Search code examples
postgresqlcsvduplicatesamazon-rdspgadmin

Import CSV to table in postgreSQL ignoring duplicates - Amazon AWS/RDS


I have a PostgreSQL hosted on AWS (RDS). I've created a couple tables and imported some .csv files to this tables using the "Import/Export" tool on PgAdmin4.

Monthly I´ll need to update the data on my tables, and I'll do that by uploading .csv files.

The issue that I'm facing right now is: I am trying to insert new data on a table from a .csv file, but I need to ignore the duplicate values.

I have found a way to do that here (code below ) but the copy command does not work on PgAdmin. Copy only works if I use the import/export tool.

CREATE TEMP TABLE tmp_table 
ON COMMIT DROP
AS
SELECT * 
FROM indice-id-cnpj
WITH NO DATA;

COPY tmp_table FROM 'C:/Users/Win10/Desktop/Dados/ID-CNPJ.csv';

INSERT INTO indice-id-cnpj
SELECT *
FROM tmp_table
ON CONFLICT DO NOTHING

This is my first experience with PostgreSQL (apart from a subject in uni).

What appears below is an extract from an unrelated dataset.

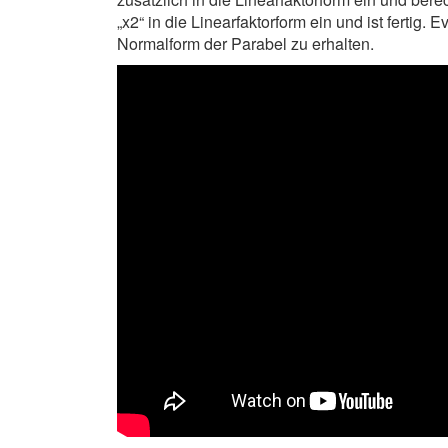
„x2“ in die Linearfaktorform ein und ist fertig
Normalform der Parabel zu erhalten.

I can deal with the issue by using excel and doing a little manual work, but I'm looking for a " long term " solution, on how to keep updating the tables using the .csv files, always ignoring the duplicates.

Thanks in advance.


Solution

  • So, I´ve found a solution.

    As Adrian mentioned, I had to use psql.

    CREATE TEMP TABLE tmp_table AS SELECT * FROM table-name WITH NO DATA;
    \copy tmp_table FROM 'C:/Users/Win10/folder/filename.csv' DELIMITER ',' CSV ENCODING 'UTF8' ;
    
    
    INSERT INTO "table-name" SELECT * FROM tmp_table ON CONFLICT DO NOTHING;
    DROP TABLE tmp_table;
    

    Since I´m using psql it´s necessary to use the command \copy instead of COPY. Also, every command must finish with a ";" and it´s necessary to drop the tmp_table at the end.